Le plaisir se faufile entre les mots, dans ce qui résiste à la nomination. Rien n’est donné, tout est ajourné, frôlé. L’écriture devient surface de friction, là où le désir prend corps sans se montrer.

“Au-delà du plaisir” : quand l’érotisme devient scène d’écriture
“Au-delà du plaisir” : quand l’érotisme devient scène d’écriture

« Il n’y a pas de scène, pas d’histoire : juste un corps qui parle dans l’absence, sous tension. »

Ce que le livre engage en profondeur, c’est la tension entre langage et chair, entre ce qui veut dire et ce qui échappe. Le corps jouit, mais ne parle pas. L’écriture parle, mais ne jouit pas. Entre les deux, un mouvement se crée — celui du texte.

Sans jamais citer ses références, Ewin s’inscrit dans une tradition psychanalytique souterraine. Le titre évoque Freud, la structure rappelle Lacan, mais rien n’est didactique.

Le texte agit comme un inconscient : il avance par répétition, par manque, par glissement.

Lire Au-delà du plaisir demande une posture rare aujourd’hui : lente, attentive, dénudée d’attente narrative.

L’écriture n’est ni chaude, ni distante. Elle est rigoureuse, exposée, parfois brutale. On pense à Marguerite Duras pour l’ellipse, à Annie Ernaux pour la sécheresse, à Chloé Delaume pour la frontalité. Mais Daphné Ewin trace un chemin à part : un langage dépouillé, presque chirurgical, tendu vers un “tu” qui échappe toujours.
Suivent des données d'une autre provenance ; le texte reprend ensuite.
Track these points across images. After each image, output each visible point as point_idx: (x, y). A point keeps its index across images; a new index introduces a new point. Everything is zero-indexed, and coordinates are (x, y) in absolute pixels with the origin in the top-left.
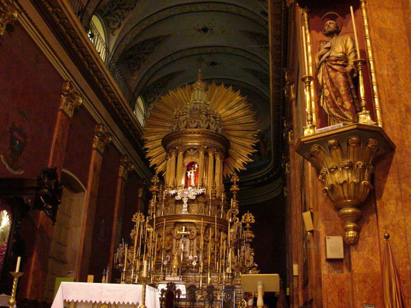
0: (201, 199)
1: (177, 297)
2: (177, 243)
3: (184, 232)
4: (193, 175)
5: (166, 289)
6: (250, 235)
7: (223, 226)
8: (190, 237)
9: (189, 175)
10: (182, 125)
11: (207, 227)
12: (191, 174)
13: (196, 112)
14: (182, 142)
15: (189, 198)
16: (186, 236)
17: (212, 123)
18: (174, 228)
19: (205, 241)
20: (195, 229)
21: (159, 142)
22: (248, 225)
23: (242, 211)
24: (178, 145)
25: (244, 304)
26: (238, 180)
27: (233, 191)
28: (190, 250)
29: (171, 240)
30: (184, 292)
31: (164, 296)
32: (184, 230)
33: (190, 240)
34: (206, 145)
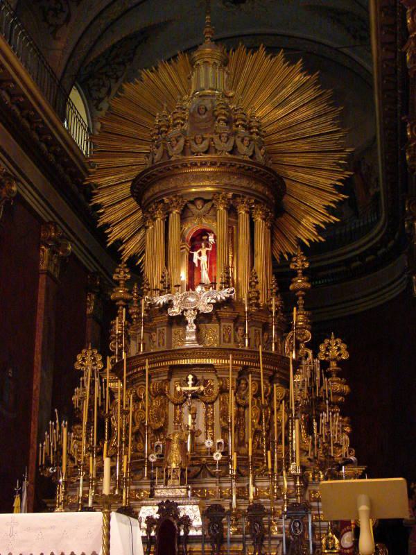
0: (226, 312)
1: (182, 533)
2: (178, 411)
3: (190, 388)
4: (204, 259)
5: (157, 516)
6: (338, 387)
7: (279, 370)
8: (209, 399)
9: (195, 261)
10: (175, 149)
11: (242, 373)
12: (201, 257)
13: (204, 117)
14: (176, 187)
15: (198, 311)
16: (195, 396)
17: (242, 141)
18: (169, 380)
19: (238, 405)
20: (216, 380)
21: (126, 190)
22: (334, 364)
24: (166, 195)
25: (334, 544)
26: (307, 265)
27: (297, 290)
28: (207, 426)
29: (164, 406)
30: (197, 522)
31: (153, 534)
32: (190, 382)
33: (206, 404)
34: (229, 190)
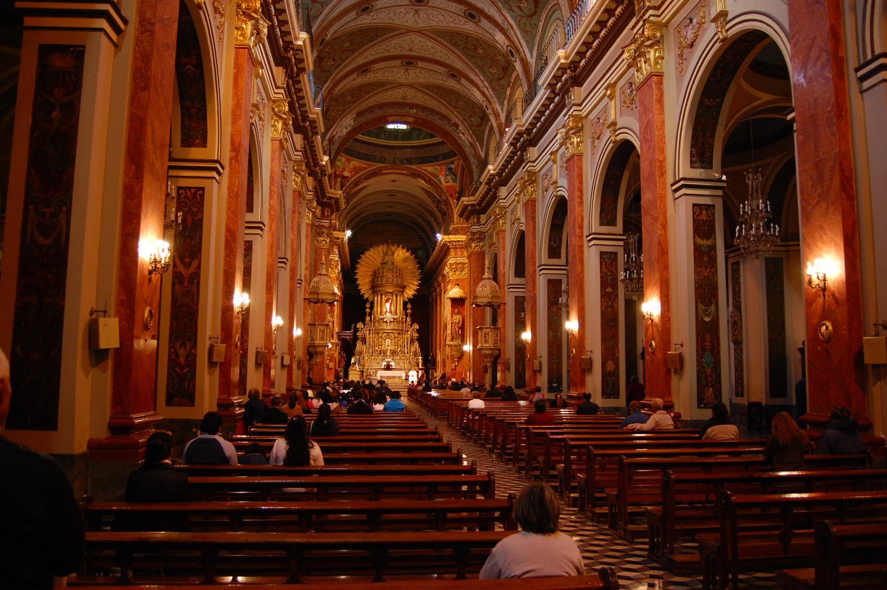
12: (388, 305)
23: (412, 323)
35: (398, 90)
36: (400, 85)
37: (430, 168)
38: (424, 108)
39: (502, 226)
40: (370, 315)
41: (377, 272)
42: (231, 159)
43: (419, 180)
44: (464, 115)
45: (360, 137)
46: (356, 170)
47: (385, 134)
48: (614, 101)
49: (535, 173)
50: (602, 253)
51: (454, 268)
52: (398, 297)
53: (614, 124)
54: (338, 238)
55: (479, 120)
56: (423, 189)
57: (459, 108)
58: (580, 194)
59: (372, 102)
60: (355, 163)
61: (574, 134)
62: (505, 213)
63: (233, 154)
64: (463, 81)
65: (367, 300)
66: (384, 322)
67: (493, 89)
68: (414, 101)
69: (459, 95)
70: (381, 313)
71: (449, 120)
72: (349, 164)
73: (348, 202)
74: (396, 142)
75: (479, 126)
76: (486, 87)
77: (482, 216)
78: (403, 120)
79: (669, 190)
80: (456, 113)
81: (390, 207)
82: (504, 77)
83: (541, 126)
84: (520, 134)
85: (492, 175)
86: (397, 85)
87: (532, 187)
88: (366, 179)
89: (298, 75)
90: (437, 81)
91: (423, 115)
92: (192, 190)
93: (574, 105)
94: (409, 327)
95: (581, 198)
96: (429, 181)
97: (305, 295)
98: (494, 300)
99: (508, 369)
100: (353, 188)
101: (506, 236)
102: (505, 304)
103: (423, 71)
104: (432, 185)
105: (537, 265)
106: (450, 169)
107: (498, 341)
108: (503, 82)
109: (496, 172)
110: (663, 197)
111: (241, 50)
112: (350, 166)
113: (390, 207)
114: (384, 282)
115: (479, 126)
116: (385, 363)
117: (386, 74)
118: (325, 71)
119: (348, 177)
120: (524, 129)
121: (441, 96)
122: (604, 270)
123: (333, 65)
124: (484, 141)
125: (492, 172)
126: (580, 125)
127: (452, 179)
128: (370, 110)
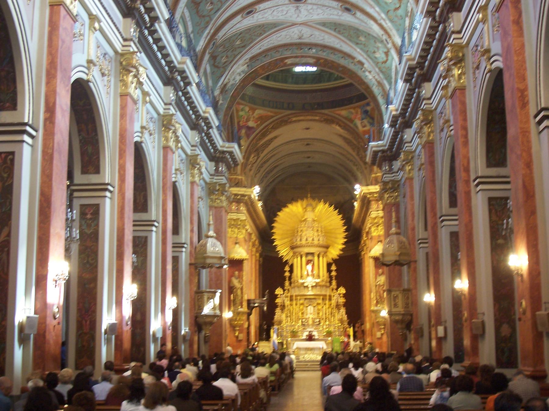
11: (323, 299)
12: (309, 267)
35: (292, 30)
36: (294, 24)
37: (344, 112)
38: (324, 47)
39: (409, 173)
40: (290, 278)
41: (296, 231)
42: (46, 120)
43: (334, 126)
44: (368, 51)
45: (260, 81)
46: (262, 119)
47: (292, 78)
48: (487, 25)
49: (431, 112)
50: (490, 199)
51: (376, 223)
52: (321, 258)
53: (488, 51)
54: (243, 196)
55: (383, 56)
56: (340, 136)
57: (361, 44)
58: (464, 133)
59: (266, 45)
60: (259, 112)
61: (455, 64)
62: (412, 158)
63: (48, 115)
64: (359, 14)
65: (286, 262)
66: (305, 287)
67: (391, 21)
68: (313, 40)
69: (358, 30)
70: (301, 277)
71: (353, 58)
72: (253, 113)
73: (258, 154)
74: (305, 86)
75: (385, 62)
76: (384, 20)
77: (394, 162)
78: (303, 62)
79: (533, 122)
80: (358, 50)
81: (309, 157)
82: (400, 7)
83: (432, 58)
84: (411, 69)
85: (394, 117)
86: (290, 24)
87: (429, 128)
88: (274, 128)
89: (152, 25)
90: (332, 17)
91: (324, 55)
92: (3, 156)
93: (453, 32)
94: (335, 291)
95: (466, 136)
96: (345, 127)
97: (191, 260)
98: (402, 257)
99: (422, 336)
100: (260, 139)
101: (414, 184)
102: (416, 262)
103: (315, 7)
104: (347, 130)
105: (438, 215)
106: (366, 112)
107: (410, 305)
108: (400, 12)
109: (399, 112)
110: (526, 132)
111: (55, 7)
112: (255, 114)
113: (309, 157)
114: (304, 242)
115: (385, 62)
116: (307, 333)
117: (275, 13)
118: (204, 16)
119: (252, 128)
120: (415, 62)
121: (339, 32)
122: (494, 218)
123: (212, 9)
124: (391, 78)
125: (394, 113)
126: (461, 55)
127: (369, 122)
128: (265, 53)
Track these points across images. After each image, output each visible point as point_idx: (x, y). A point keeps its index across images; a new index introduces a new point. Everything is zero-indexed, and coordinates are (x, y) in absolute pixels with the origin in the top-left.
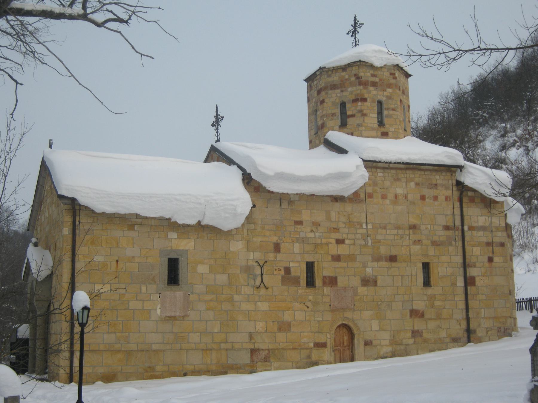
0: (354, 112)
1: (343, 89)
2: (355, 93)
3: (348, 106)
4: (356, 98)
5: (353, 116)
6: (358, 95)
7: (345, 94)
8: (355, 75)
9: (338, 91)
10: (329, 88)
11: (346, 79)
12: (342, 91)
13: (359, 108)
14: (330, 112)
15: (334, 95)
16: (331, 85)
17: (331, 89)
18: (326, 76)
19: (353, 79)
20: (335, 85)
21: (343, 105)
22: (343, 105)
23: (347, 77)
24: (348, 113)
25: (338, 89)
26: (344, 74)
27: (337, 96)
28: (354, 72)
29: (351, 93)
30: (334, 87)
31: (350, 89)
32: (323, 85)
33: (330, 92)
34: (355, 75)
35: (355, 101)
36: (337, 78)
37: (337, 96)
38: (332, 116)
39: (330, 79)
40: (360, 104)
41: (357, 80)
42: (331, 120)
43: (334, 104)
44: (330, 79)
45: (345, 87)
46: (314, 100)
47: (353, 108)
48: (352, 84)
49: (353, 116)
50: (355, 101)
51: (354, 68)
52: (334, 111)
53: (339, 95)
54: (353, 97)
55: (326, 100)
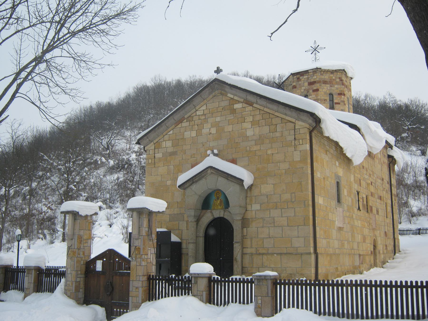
0: (339, 101)
1: (332, 85)
2: (340, 89)
3: (335, 97)
4: (340, 93)
5: (338, 103)
6: (341, 91)
7: (333, 88)
8: (339, 78)
9: (328, 86)
10: (322, 82)
11: (334, 79)
12: (331, 86)
13: (342, 99)
14: (323, 98)
15: (326, 88)
16: (323, 81)
17: (323, 83)
18: (319, 74)
19: (338, 80)
20: (326, 81)
21: (331, 95)
22: (331, 95)
23: (334, 78)
24: (335, 101)
25: (328, 84)
26: (332, 75)
27: (327, 89)
28: (338, 76)
29: (337, 88)
30: (325, 82)
31: (336, 86)
32: (318, 79)
33: (323, 85)
34: (339, 78)
35: (340, 94)
36: (328, 77)
37: (327, 89)
38: (324, 101)
39: (323, 77)
40: (343, 97)
41: (341, 82)
42: (323, 103)
43: (325, 93)
44: (323, 77)
45: (333, 84)
46: (303, 88)
47: (339, 98)
48: (337, 83)
49: (338, 103)
50: (340, 94)
51: (338, 73)
52: (325, 98)
53: (329, 88)
54: (339, 92)
55: (320, 90)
Cette exigence fait aussi du livre un objet éditorial singulier. À rebours des tendances dominantes — récits calibrés, autofictions virales, formats courts à effet rapide — Au-delà du plaisir choisit la densité et le trouble. Il ne repose sur aucune stratégie de visibilité, mais circule tout de même.

On le trouve en librairie indépendante. Il se recommande, s’échange, parfois s’étudie en atelier d’écriture ou en séminaire sur le corps et le langage. Il ne cherche pas l’événement : il s’installe.

Ce type de réception lente, presque souterraine, en dit long sur une autre économie du livre. Celle qui privilégie la durée à la performance, le bouche-à-oreille à l’algorithme, la lecture attentive au flux continu.

Au-delà du plaisir ne fait pas le buzz, mais fait trace. Il propose une alternative : non pas flatter l’attention, mais la déplacer. Non pas séduire, mais exposer.

Et si c’était cela, aujourd’hui, l’érotisme véritable en littérature ? Ne pas raconter le plaisir, mais en éprouver les contours. Ne pas donner à voir, mais ouvrir une tension. Faire de l’écriture elle-même la seule scène possible du désir.